Thereafter, when processing the material of the cylinder block 1 which has been cast and formed, the projections 21 and 22 are cut to smooth the cylinder head joint surface 5 and the case joint surface 8.

According to the cylinder block casting method of the present embodiment, fine cracks can be prevented from occurring on the cylinder head joint surface 5 and the case joint surface 8 as described above, and a good quality cylinder block can be obtained. Can be.

Further, in the present method, it is not necessary to cool the mold to be heated to a high temperature, and the grooves 21 for forming the protrusions 21 and 22 are simply formed in the sliding core 12c and the movable mold 13.
Since a and 22a may be formed, an increase in cost can be suppressed.

The height of each of the ridges 21 and 22 is set to a height at which thermal stress can be dispersed at the time of shrinkage due to solidification of the molten metal.

In the above embodiment, the ridges are formed on the cylinder head joint surface 5 and the case joint surface 8, but they may be formed as appropriate at locations where shrinkage cracks are likely to occur in accordance with the temperature difference of the mold. .

[0024]

As described in the foregoing, according to the casting method for processing a cylinder block of the present invention, upon forming the cylinder block by casting, silicon corresponding to the parting plane of the mold
Joining with other work after molding
The outer edge of the end surface to be plane, cylindrical and ridges of a predetermined height
Da block protruding form at the time of casting, after casting, characterized in that by cutting the ridge processing the end surface smooth, uniform shrinkage direction of the material due to the difference in the solidification rate of the molten metal Even if it does not occur, the thermal stress generated at the time of shrinkage is dispersed in the ridge, so that there is an effect that minute cracks due to shrinkage cracks, which are easily generated at the edge of the end face, are prevented.

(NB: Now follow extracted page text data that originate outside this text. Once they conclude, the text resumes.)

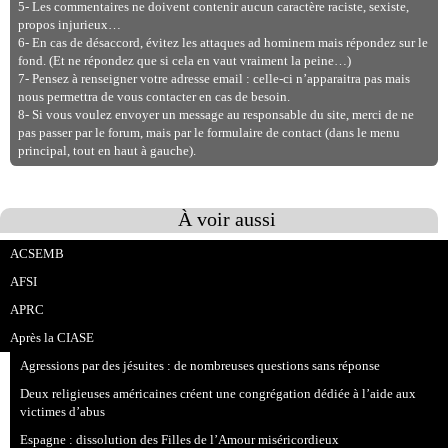
5- Les commentaires ne doivent contenir aucun caractère raciste, sexiste,
propos injurieux…
6- En cas de désaccord, évitez les attaques ad hominem mais répondez sur le
fond. (Et ne répondez que si cela en vaut vraiment la peine…)
7- Pensez à renseigner votre adresse email : celle-ci n’apparaitra pas mais
nous permettra de vous contacter en cas de besoin.
8- Si vous voulez envoyer un message au responsable du site, merci de ne
pas passer par le forum, mais par le formulaire de contact (dans le menu
principal, tout en haut à gauche).
À voir aussi
ACSEMB
AFSI
APRC
Après la CIASE
Agressions par des jésuites : de nombreuses questions sans réponse
Deux religieuses américaines créent une congrégation dédiée à l’aide aux
victimes d’abus
Espagne : dissolution des Filles de l’Amour miséricordieux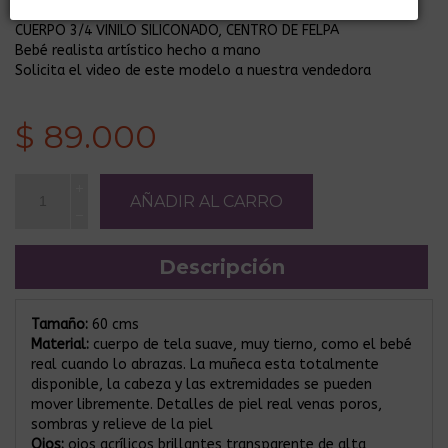
¡Producto sin stock!
CUERPO 3/4 VINILO SILICONADO, CENTRO DE FELPA
Bebé realista artístico hecho a mano
Solicita el video de este modelo a nuestra vendedora
$ 89.000
Descripción
Tamaño:
60 cms
Material:
cuerpo de tela suave, muy tierno, como el bebé
real cuando lo abrazas. La muñeca esta totalmente
disponible, la cabeza y las extremidades se pueden
mover libremente. Detalles de piel real venas poros,
sombras y relieve de la piel
Ojos:
ojos acrílicos brillantes transparente de alta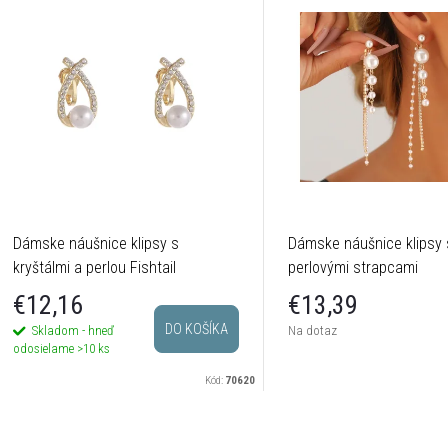
Dámske náušnice klipsy s
Dámske náušnice klipsy 
kryštálmi a perlou Fishtail
perlovými strapcami
€12,16
€13,39
DO KOŠÍKA
Skladom - hneď
Na dotaz
odosielame
>10 ks
Kód:
70620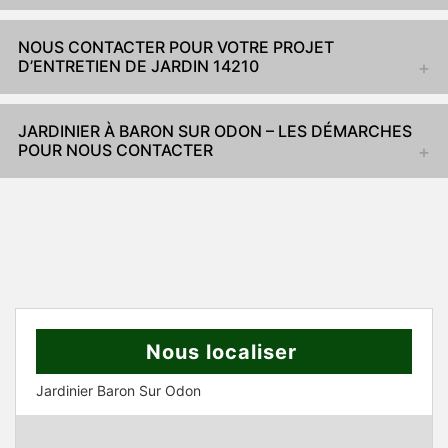
NOUS CONTACTER POUR VOTRE PROJET
D’ENTRETIEN DE JARDIN 14210
JARDINIER À BARON SUR ODON – LES DÉMARCHES
POUR NOUS CONTACTER
Nous localiser
Jardinier Baron Sur Odon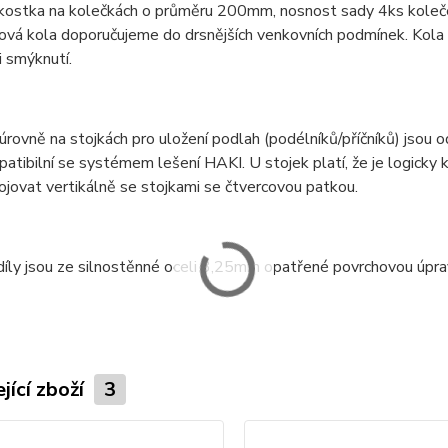
 kostka na kolečkách o průměru 200mm, nosnost sady 4ks koleče
nová kola doporučujeme do drsnějších venkovních podmínek. Kola z
i smýknutí.
rovně na stojkách pro uložení podlah (podélníků/příčníků) jso
atibilní se systémem lešení HAKI. U stojek platí, že je logicky
jovat vertikálně se stojkami se čtvercovou patkou.
díly jsou ze silnostěnné oceli 3,25mm opatřené povrchovou úpr
jící zboží
3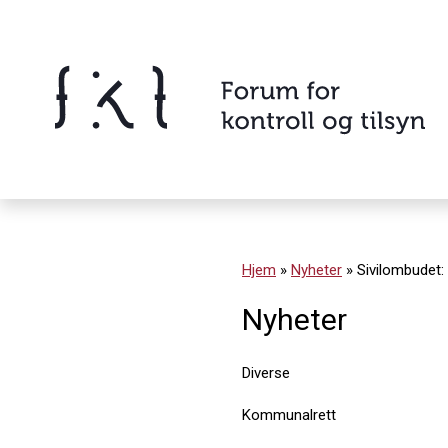
Hopp
til
innholdet
Innhold
Hjem
»
Nyheter
»
Sivilombudet:
Nyheter
Diverse
Kommunalrett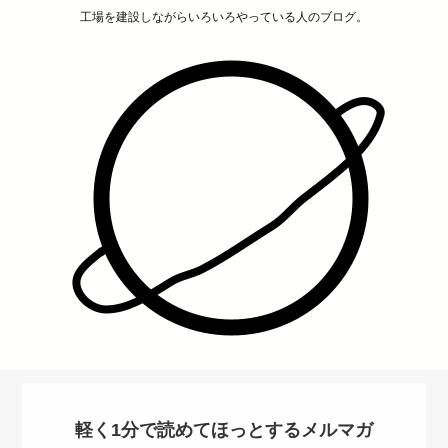
工場を建設しながらいろいろやっている人のブログ。
軽く1分で読めてほっとするメルマガ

[Brief description of the drawings]

FIG. 1 is a side view of a cylinder block obtained by a method according to an embodiment of the present invention.

FIG. 2 is a plan view of the same.

FIG. 3 is a sectional view taken along line DD in FIG. 2;

FIG. 4 is a side view showing a mold, a core, and the like.

FIG. 5 is a plan view of the same.

FIG. 6 is a perspective view of a general cylinder block formed by casting.

FIG. 7 is a sectional view taken along line EE of FIG. 6;

FIG. 8 is a side view for explaining a mold used in a conventional method.

FIG. 9 is a plan view of the same.

[Explanation of symbols]

 DESCRIPTION OF SYMBOLS 1 Cylinder block 5 Cylinder head joint surface 8 Case joint surface 11 Fixed mold 12a, 12b, 12c, 12d Sliding core 13 Movable mold 21, 22 Ridge

──────────────────────────────────────────────────続 き Continued on the front page (58) Fields investigated (Int. Cl. ⁷ , DB name) B22D 17/00 B22D 17/22 B22D 31/00 F02F 1/00

Claims (1)

(57) [Claims] 1. An end face of a cylinder block corresponding to a split surface of a mold in forming a cylinder block by casting.
A ridge having a predetermined height is formed at the outer edge of the end surface which becomes a joining surface with another workpiece after molding, at the time of cylinder block casting, and after casting, the ridge is cut. A method of casting a cylinder block, wherein the end face is processed smoothly.